Based on those probabilities, above, we can determine an expected number of teams from each level for each round of the FA Cup. I did this by taking the probability of drawing a team from each division and multiplying the probability of beating a team from that division. I then used the formula for expected value to find the expected number of teams from each division in each round.

At each new round, I had to repeated this process.

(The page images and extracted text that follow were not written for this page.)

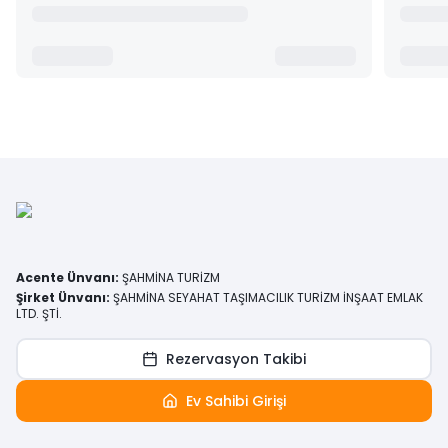
Acente Ünvanı
:
ŞAHMİNA TURİZM
Şirket Ünvanı
:
ŞAHMİNA SEYAHAT TAŞIMACILIK TURİZM İNŞAAT EMLAK
LTD. ŞTİ.
Rezervasyon Takibi
Ev Sahibi Girişi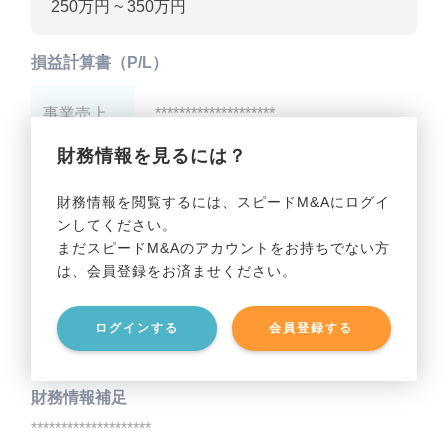
250万円 ~ 350万円
損益計算書（P/L）
事業売上
********************
財務情報を見るには？
事業利益
********************
財務情報を閲覧するには、スピードM&Aにログイ
ンしてください。
貸借対照表（B/S）
まだスピードM&Aのアカウントをお持ちでない方
は、会員登録をお済ませください。
事業資産
********************
ログインする
会員登録する
事業負債
********************
財務情報補足
********************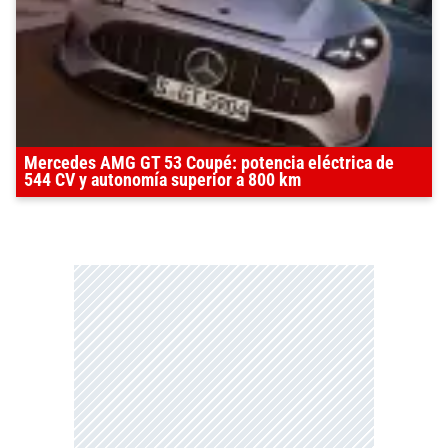
Mercedes AMG GT 53 Coupé: potencia eléctrica de
544 CV y autonomía superior a 800 km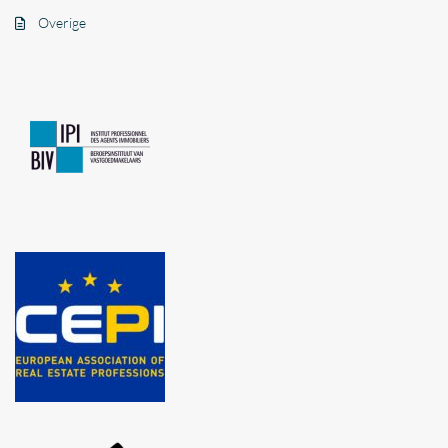
Overige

At each new level of the competition, the ratio of Premier League teams increases, making it more likely a team from a lower level would be drawn against a first-tier side.

Here are the number of teams from each level of English football that we can expect at the FA Cup’s various rounds:

Round 3 Round 4 Round 5 Round 6 Semifinal Final
Premier League 20 14.4 9.3 5.4 3 1.8
Championship 24 11.1 4.4 1.5 .7 .2
League One 9.75 4.1 1.5 .8 .3 0
League Two 6.25 1.7 0.5 0.3 0 0
Non League 4 1.1 .2 0 0 0

Using these values, I was able to determine the probability of a team from a specific division reaching a given round of the competition. In percentages:

Round 4 Round 5 Round 6 Semifinal Final
Premier League 70.52% 47.02% 27.65% 16.59% 9.75%
Championship 46.29% 18.68% 6.65% 2.00% 0.45%
League One 41.31% 15.83% 5.43% 1.71% 0.39%
League Two 28.85% 6.90% 1.24% 0.19% 0.02%
Non League 26.67% 5.98% 1.05% 0.18% 0.02%

Some oddities do occur from the small sample size. For example, Luton Town’s victory over Norwich City in 2013 creates the illusion that the odds of a non-league side defeating a Premier League side is one in eight, when in reality it is much, much lower (the previous non-league side to beat a top flight team was Sutton United in 1989). It should also be noted that the probabilities for the teams in the lower three categories are the probabilities given that they reach the third round of the competition.

Based on these numbers, we should see a non-league team reach the final of the FA Cup about once every 125 years. The last non-league team to win the FA Cup? Tottenham Hotspur, then playing in the Southern League, in 1901.

This year, there’s only one non-league team in the third round: Eastleigh, who play at home to Championship side Bolton. Here’s hoping they pull off the remarkable and become a true Cinderella!